Growing up, I always wished for a house with a garden. I was born and raised in a city and lived most of my life in apartments. So when finally we managed to buy a house with a backyard just a few years ago, it was for me a childhood dream come true.
It is a very small piece of land I admit but it's mine. (Well, almost. Half of it belongs to the Bank). One of the first things my husband and I planted was a pomegranate tree along with an olive tree and a vine. The area where we live is mentioned in many biblical stories so it is very rich in relics and reminders of Jewish history. We felt here a strong connection to past generations of Jewish settlers and wanted to keep the tradition of growing olives, vines and pomegranates.
|The tree in my backyard|
I love my pomegranates. I am so pleased the tree is thriving in my back yard and gives fruits we eat and use. I don't need to go to the supermarket for pomegranates anymore. In addition I find this fruit to be so beautiful. The red seeds look like gems, like giant rubies. I can understand why throughout history so much symbolism and tales evolved around the pomegranate.
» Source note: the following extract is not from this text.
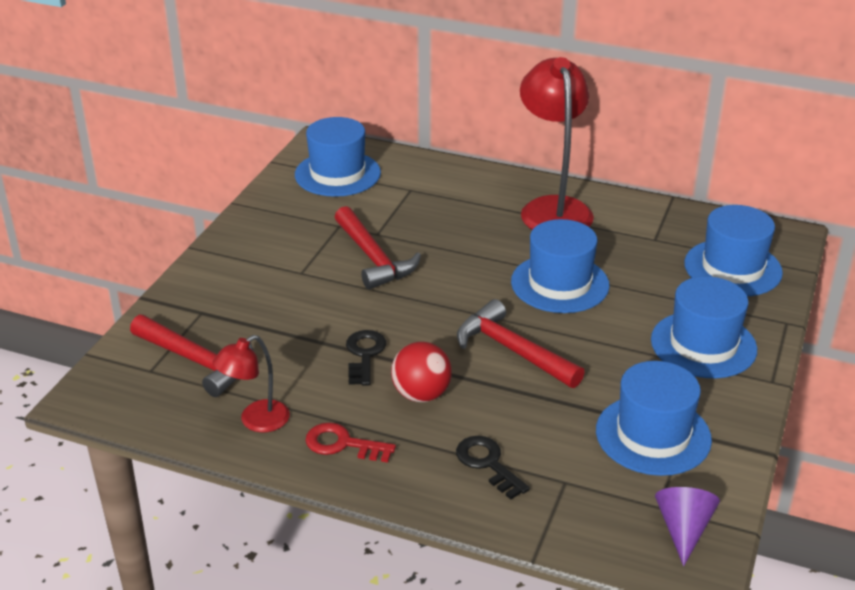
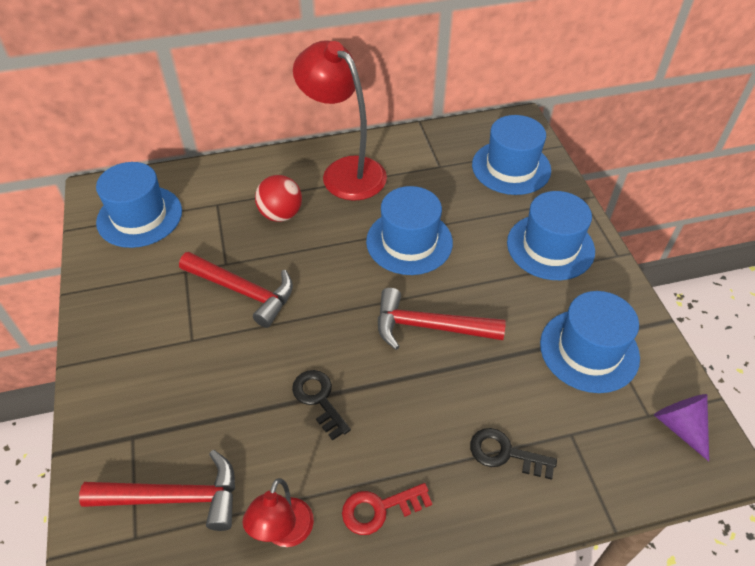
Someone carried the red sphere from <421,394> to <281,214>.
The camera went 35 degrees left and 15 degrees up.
|Organic pomegranate juice|
In Jewish tradition for example the pomegranate is used as a metaphor for wisdom and good deeds because it is full of juicy seeds. The book of Torah is decorated with silver pomegranates. In many ancient Jewish settlements pomegranates motives were used for decoration. Even the current Israeli coin for two Shekels uses the pomegranate motif from coins used during the Roman Empire. I feel a part of very old agriculture tradition. Pomegranates are common in other cultures as well; in Greek mythology for example it symbolizes life and fertility.
|A two Shekel coin from my purse|
Come autumn followed by Jewish New Year and the holidays, we find ourselves gathering produce almost every day, the tree is bursting with fruit. Since our tree is organic (no pesticides or herbicides) we use the fruits mainly for juice. According to recent scientific researches, pomegranate juice is really good for you. They're full of antioxidants, anti-cancerous agents; it lowers blood pressure and cholesterol levels and can boost the immune system. It is also very tasty.
It is traditional to eat pomegranates in Jewish New Year ceremonial dinner (you can read more about it in this post: http://www.sarahmelamed.com/2011/09/symbolic-foods-of-rosh-hashanah/). It symbolizes hope for a year full of good deeds like the fruits' seeds.
So later tonight we're bringing with us a bag full of pomegranates to the feast and we'll celebrate the coming of a new and hopefully good year.